Cependant, à la lumière des événements du 6 janvier, on ne peut exclure que l’arrestation de Tarrio ait eu pour but d’empêcher que le chef des Proud Boys s’incrimine lui-même en raison des événements qui allaient se dérouler moins de 48 heures plus tard.

Une vidéo filmée par le PDG de Txtwire, Daniel Beck, a permis de mieux comprendre la coordination intime entre le Parti républicain et le cercle restreint de Trump dans la préparation du coup d’État. La vidéo et les reportages qui ont suivi ont révélé qu’une grande réunion s’est tenue à la «résidence privée du président», au Trump International Hotel, à Washington le 5 janvier. Parmi les personnes présentes figuraient:

* Donald Trump Jr et Eric Trump, le fils aîné et le deuxième fils aîné de Trump

* Michael Flynn, ancien conseiller à la sécurité nationale de Trump, qui a précédemment soutenu que Trump devrait déclarer la «loi martiale» et «refaire l’élection». Flynn s’est également exprimé lors de la «Marche de Jéricho» qui s’est tenue à Washington le lendemain et qui a rejoint le groupe «Stop the Steal/March to Save America» qui a pris d’assaut le Capitole.

* Peter Navarro, assistant du président, directeur de la politique commerciale et manufacturière et coordinateur de la politique relative à la loi sur la production de défense nationale

* Corey Lewandowski, directeur de la campagne Trump 2016

* David Bossie, directeur adjoint de la campagne Trump 2016

* Adam Piper, directeur général de l’Association républicaine des procureurs généraux (RAGA).

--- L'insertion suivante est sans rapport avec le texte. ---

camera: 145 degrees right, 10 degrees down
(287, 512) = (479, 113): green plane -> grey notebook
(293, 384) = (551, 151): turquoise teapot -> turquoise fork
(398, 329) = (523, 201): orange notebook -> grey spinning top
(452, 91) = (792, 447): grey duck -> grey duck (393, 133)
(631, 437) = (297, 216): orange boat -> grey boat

Piper a démissionné au début du mois après qu’on a révélé que le RAGA avait envoyé des centaines de milliers de messages automatiques qui exhortaient les partisans de Trump à participer au rassemblement du 6 janvier.

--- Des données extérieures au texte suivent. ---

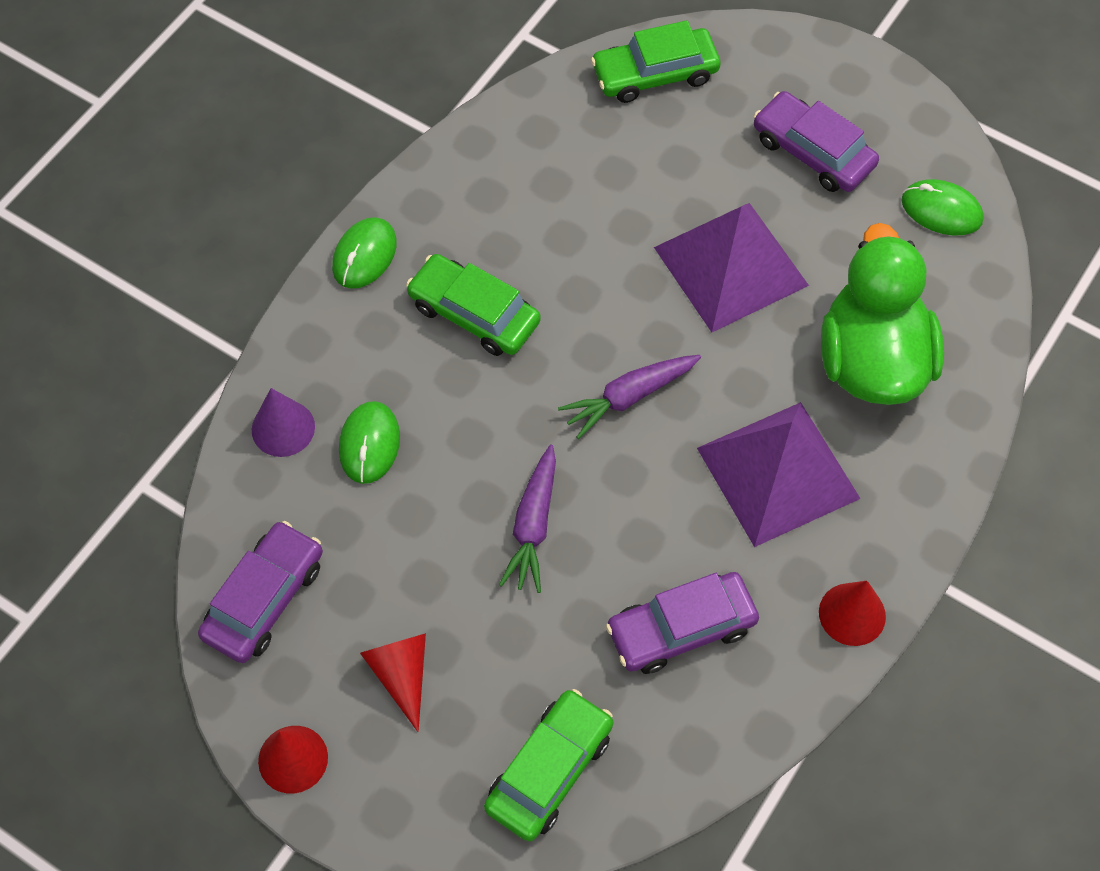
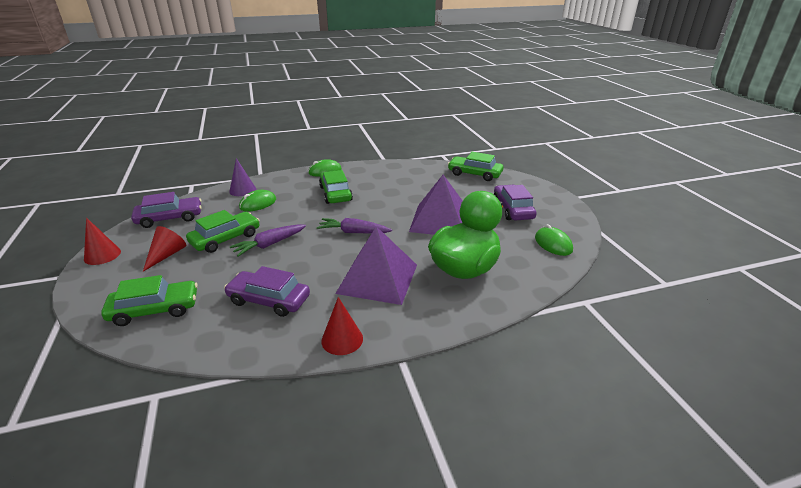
camera: 40 degrees right, 30 degrees down
(442, 568) = (226, 238): none -> green car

* Charles Herbster, riche éleveur du Nebraska et candidat potentiel au poste de gouverneur, président national du Comité consultatif agricole et rural pour le gouvernement Trump

* Tommy Tuberville, sénateur républicain de l’Alabama qui a voté pour l’annulation des résultats des élections le 6 janvier après l’échec de l’insurrection

* Rudy Giuliani, l’avocat personnel de Trump, qui s’est également exprimé à l’Ellipse le 6 janvier, a déclaré à la foule fasciste de Trump que «les plus forts doivent l’emporter».

* Kimberly Guilfoyle, la petite amie de Donald Trump Jr.

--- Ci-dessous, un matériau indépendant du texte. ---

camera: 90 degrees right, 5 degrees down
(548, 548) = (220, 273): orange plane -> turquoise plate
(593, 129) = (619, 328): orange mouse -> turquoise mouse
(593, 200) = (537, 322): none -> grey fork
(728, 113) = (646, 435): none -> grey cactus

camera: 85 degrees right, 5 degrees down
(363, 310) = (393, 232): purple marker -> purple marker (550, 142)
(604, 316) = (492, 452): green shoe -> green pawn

* Michael Lindell, donateur de Trump et PDG de MyPillow

Dans un commentaire publié le 5 janvier sur Facebook, Herbster a affirmé que toutes les personnes mentionnées ci-dessus étaient présentes à l’hôtel. Il a écrit que «ces fidèles serviteurs de la liberté ont besoin de nos prières ainsi que du Congrès américain. Demain, au Capitole, ils [ouvriront] les certificats de vote scellés de chaque État. Cette session conjointe est la dernière chance officielle pour nos membres du Congrès de s’opposer à la fraude électorale généralisée qui s’est produite le 3 novembre».

Lors d’une participation le 6 janvier à Breitbart News Daily, l’organisateur de «Stop the Steal», Ali Alexander, a déclaré avoir parlé à Kimberly Guilfoyle dans la soirée du 5 janvier concernant les efforts du groupe pour renverser l’élection. Alexander a déclaré que Trump était en «mode combat» et que Guilfoyle lui avait dit qu’«aucun d’entre nous ne va reculer» et que «c’est le parti de Trump».

Dans un article précédent de l’Omaha World-Herald, Herbster a confirmé que le groupe a discuté de la façon dont il pourrait «faire pression» sur les membres du Congrès pour qu’ils rejettent les résultats du Collège électoral et annulent l’élection.

Malgré ces révélations surprenantes, le président Joe Biden et le Parti démocrate n’ont pas exigé de nouvelles enquêtes ni l’arrestation des personnes impliquées.